Ugandan government officials disputed the tech giants’ claims about these accounts and said that they belonged to Ugandan government officials and celebrities that support the ruling National Resistance Movement (NRM) party.

Unlike in the US, Uganda’s government pushed back hard against the Silicon Valley giants’ removal of these accounts.

It accused the US tech giants of meddling in the Ugandan election and then shut down social media and messaging apps in the country two days before the election.

“If you want to take sides against the NRM, then that group should not operate in Uganda,” Ugandan President Yoweri Museveni said. “We cannot tolerate this arrogance of anybody coming to decide for us who is good and who is bad.”

President Museveni is a known supporter of social media censorship and has blocked both Facebook and Twitter on election day during the last election in 2016.

However, Twitter has decided to complain about the situation and warn about the harms of this online censorship in Uganda, without any reflection on the impact of Twitter’s mass censorship of political conversations and figures in the US.

“Ahead of the Ugandan election, we’re hearing reports that Internet service providers are being ordered to block social media and messaging apps,” Twitter’s Public Policy account wrote. “We strongly condemn internet shutdowns – they are hugely harmful, violate basic human rights and the principles of the # OpenInternet.”

In a follow-up tweet, the company added: “Access to information and freedom of expression, including the public conversation on Twitter, is never more important than during democratic processes, particularly elections.”

This statement is coming from the same company that heavily censored tweets about the 2020 US presidential election and from President Trump in the months leading up to the election.

Trump was censored hundreds of times, numerous memes about his opponent Joe Biden were removed, and countless tweets about mail-in voting were suppressed.

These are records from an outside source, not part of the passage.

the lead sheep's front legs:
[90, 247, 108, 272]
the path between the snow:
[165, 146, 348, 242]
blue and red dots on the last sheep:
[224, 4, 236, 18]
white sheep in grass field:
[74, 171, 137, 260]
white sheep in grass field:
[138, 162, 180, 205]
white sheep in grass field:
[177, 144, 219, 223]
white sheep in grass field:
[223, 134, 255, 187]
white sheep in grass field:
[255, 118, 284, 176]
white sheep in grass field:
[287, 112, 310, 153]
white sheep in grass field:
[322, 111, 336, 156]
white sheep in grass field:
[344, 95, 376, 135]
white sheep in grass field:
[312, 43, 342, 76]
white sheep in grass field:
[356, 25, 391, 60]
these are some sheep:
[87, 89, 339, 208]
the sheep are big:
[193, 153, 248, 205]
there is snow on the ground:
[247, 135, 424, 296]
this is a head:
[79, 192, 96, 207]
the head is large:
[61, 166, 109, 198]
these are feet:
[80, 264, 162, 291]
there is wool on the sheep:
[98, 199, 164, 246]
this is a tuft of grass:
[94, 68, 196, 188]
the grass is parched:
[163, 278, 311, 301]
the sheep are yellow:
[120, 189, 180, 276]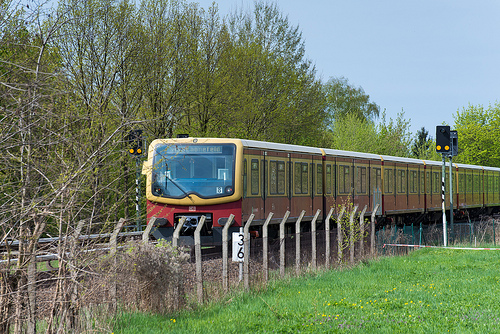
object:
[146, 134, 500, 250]
train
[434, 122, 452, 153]
light signal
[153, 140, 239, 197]
windshield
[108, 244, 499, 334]
grass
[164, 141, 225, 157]
digital  board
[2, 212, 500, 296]
tracks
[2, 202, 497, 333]
fence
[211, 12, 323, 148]
tree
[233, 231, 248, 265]
sign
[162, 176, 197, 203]
windshield wiper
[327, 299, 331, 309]
flower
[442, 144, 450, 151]
lights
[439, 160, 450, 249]
pole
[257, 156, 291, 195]
windows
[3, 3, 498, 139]
sky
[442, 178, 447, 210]
stripes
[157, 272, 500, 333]
flowers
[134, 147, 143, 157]
lights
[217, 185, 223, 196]
8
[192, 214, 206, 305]
post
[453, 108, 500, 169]
trees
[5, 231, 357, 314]
pebbles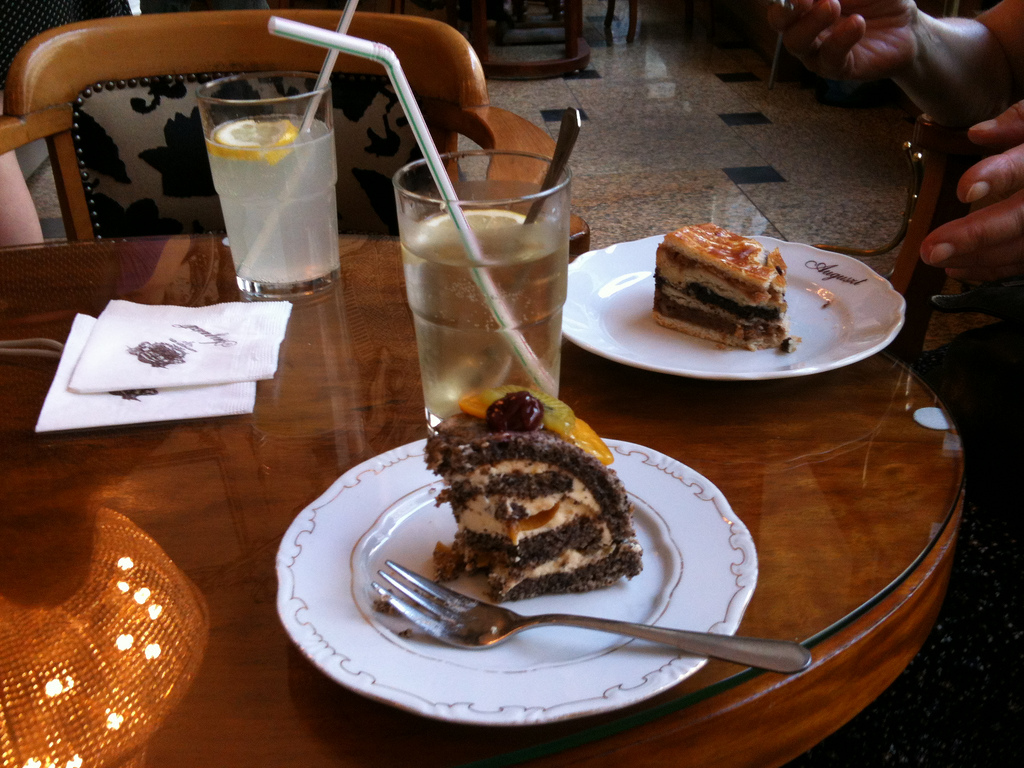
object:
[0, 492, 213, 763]
reflection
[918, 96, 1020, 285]
fingertips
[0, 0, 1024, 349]
floor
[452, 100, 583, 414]
spoon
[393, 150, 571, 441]
glass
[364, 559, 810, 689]
fork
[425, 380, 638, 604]
cake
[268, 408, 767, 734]
plate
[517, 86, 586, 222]
straw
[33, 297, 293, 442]
napkins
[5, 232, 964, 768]
wood table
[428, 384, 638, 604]
dessert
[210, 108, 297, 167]
lemon slice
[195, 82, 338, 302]
drink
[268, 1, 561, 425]
straw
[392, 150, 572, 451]
drink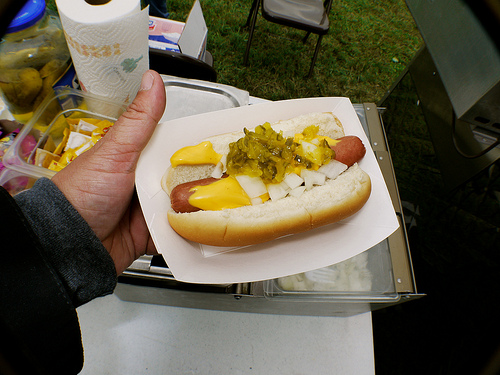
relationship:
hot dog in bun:
[171, 136, 365, 211] [164, 110, 372, 248]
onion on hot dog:
[235, 174, 268, 200] [171, 136, 365, 211]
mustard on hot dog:
[170, 125, 343, 210] [171, 136, 365, 211]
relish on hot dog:
[226, 122, 336, 186] [171, 136, 365, 211]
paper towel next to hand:
[55, 2, 151, 115] [51, 70, 160, 282]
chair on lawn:
[243, 0, 332, 78] [45, 0, 426, 107]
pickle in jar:
[2, 66, 42, 113] [2, 1, 89, 142]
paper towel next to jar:
[55, 2, 151, 115] [2, 1, 89, 142]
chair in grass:
[243, 0, 332, 78] [46, 0, 425, 107]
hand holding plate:
[51, 70, 160, 282] [135, 97, 401, 286]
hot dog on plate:
[171, 136, 365, 211] [135, 97, 401, 286]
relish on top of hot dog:
[226, 122, 336, 186] [171, 136, 365, 211]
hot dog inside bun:
[171, 136, 365, 211] [164, 110, 372, 248]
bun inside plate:
[164, 110, 372, 248] [135, 97, 401, 286]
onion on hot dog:
[282, 170, 303, 192] [171, 136, 365, 211]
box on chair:
[139, 0, 209, 65] [149, 46, 219, 82]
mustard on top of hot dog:
[170, 125, 343, 210] [171, 136, 365, 211]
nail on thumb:
[136, 71, 155, 93] [89, 71, 166, 238]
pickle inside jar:
[2, 66, 42, 113] [2, 1, 89, 142]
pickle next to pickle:
[2, 66, 42, 113] [2, 45, 67, 70]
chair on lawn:
[149, 46, 219, 82] [45, 0, 426, 107]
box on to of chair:
[139, 0, 209, 65] [149, 46, 219, 82]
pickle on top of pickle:
[2, 45, 67, 70] [2, 66, 42, 113]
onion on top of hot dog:
[299, 165, 328, 187] [171, 136, 365, 211]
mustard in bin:
[35, 146, 62, 169] [4, 85, 133, 175]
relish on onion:
[226, 122, 336, 186] [235, 174, 268, 200]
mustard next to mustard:
[35, 146, 62, 169] [64, 132, 90, 154]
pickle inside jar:
[2, 45, 67, 70] [2, 1, 89, 142]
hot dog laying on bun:
[171, 136, 365, 211] [164, 110, 372, 248]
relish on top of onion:
[226, 122, 336, 186] [235, 174, 268, 200]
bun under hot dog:
[164, 110, 372, 248] [171, 136, 365, 211]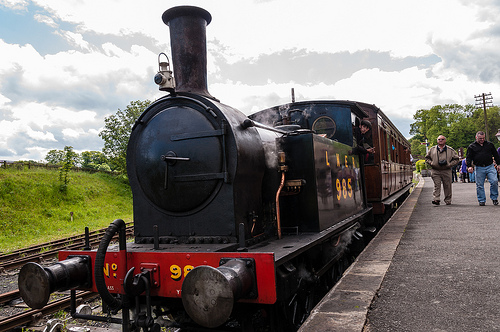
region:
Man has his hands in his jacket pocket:
[426, 157, 456, 172]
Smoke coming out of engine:
[254, 99, 281, 167]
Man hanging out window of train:
[353, 115, 380, 156]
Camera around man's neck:
[432, 143, 452, 170]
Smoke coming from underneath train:
[336, 224, 364, 249]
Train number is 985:
[333, 173, 359, 203]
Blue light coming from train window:
[391, 139, 399, 150]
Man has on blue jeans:
[473, 163, 498, 198]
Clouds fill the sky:
[2, 0, 498, 127]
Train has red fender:
[56, 248, 279, 307]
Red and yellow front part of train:
[54, 243, 278, 308]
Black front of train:
[129, 2, 374, 231]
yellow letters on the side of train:
[321, 145, 359, 207]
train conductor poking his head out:
[351, 120, 373, 155]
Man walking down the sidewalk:
[421, 128, 463, 216]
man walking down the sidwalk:
[464, 119, 498, 208]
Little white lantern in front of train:
[151, 53, 173, 90]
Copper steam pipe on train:
[263, 140, 290, 241]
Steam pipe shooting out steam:
[266, 143, 291, 237]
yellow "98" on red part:
[169, 265, 201, 282]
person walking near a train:
[419, 129, 462, 212]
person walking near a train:
[466, 128, 497, 212]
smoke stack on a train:
[158, 2, 216, 97]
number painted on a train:
[165, 261, 182, 281]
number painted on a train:
[331, 175, 343, 204]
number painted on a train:
[340, 174, 349, 201]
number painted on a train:
[345, 175, 355, 197]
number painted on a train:
[180, 259, 196, 279]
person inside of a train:
[356, 111, 381, 158]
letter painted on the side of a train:
[322, 147, 332, 167]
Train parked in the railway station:
[18, 0, 333, 277]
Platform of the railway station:
[411, 206, 488, 296]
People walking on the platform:
[425, 130, 499, 202]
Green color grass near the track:
[10, 170, 53, 216]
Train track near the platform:
[23, 235, 58, 257]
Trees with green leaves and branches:
[426, 106, 471, 131]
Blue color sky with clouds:
[23, 13, 116, 98]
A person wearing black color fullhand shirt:
[469, 143, 494, 163]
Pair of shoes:
[431, 194, 452, 211]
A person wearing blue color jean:
[476, 176, 497, 191]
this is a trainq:
[222, 111, 418, 316]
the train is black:
[81, 43, 343, 327]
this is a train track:
[20, 239, 52, 287]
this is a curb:
[237, 266, 346, 330]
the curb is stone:
[318, 275, 353, 327]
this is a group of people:
[386, 126, 453, 164]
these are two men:
[387, 90, 492, 237]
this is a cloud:
[292, 54, 359, 81]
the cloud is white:
[326, 16, 386, 118]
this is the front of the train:
[111, 89, 231, 184]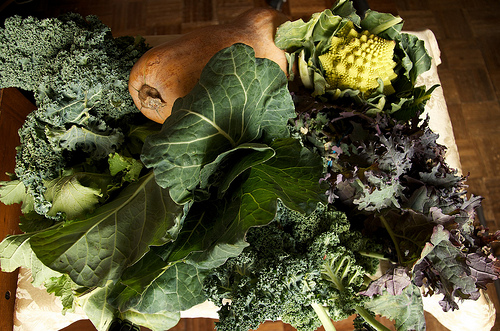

Then in October, less than three weeks before the election, Twitter censored a bombshell story from the New York Post about Joe Biden and his son Hunter Biden’s alleged corruption scandal.

If access to information is really so important to Twitter during democratic processes and elections, why did it suppress hundreds of messages from the President, hide criticism of his opponent, and block a major election-related news story from one of the country’s largest media outlets in the months leading up to the 2020 US presidential election?

If freedom of expression is so important to Twitter during democratic processes and election, why did it consistently hide, label, and editorialize those who were sharing their opinion on mail-in voting in the run up to the 2020 US presidential election?

Twitter had no problem clamping down on access to information or its own user’s freedom of expression in the 2020 US presidential election. It only seems to care about these principles now that its own freedom of expression and ability to share information has been cut off by the Ugandan government.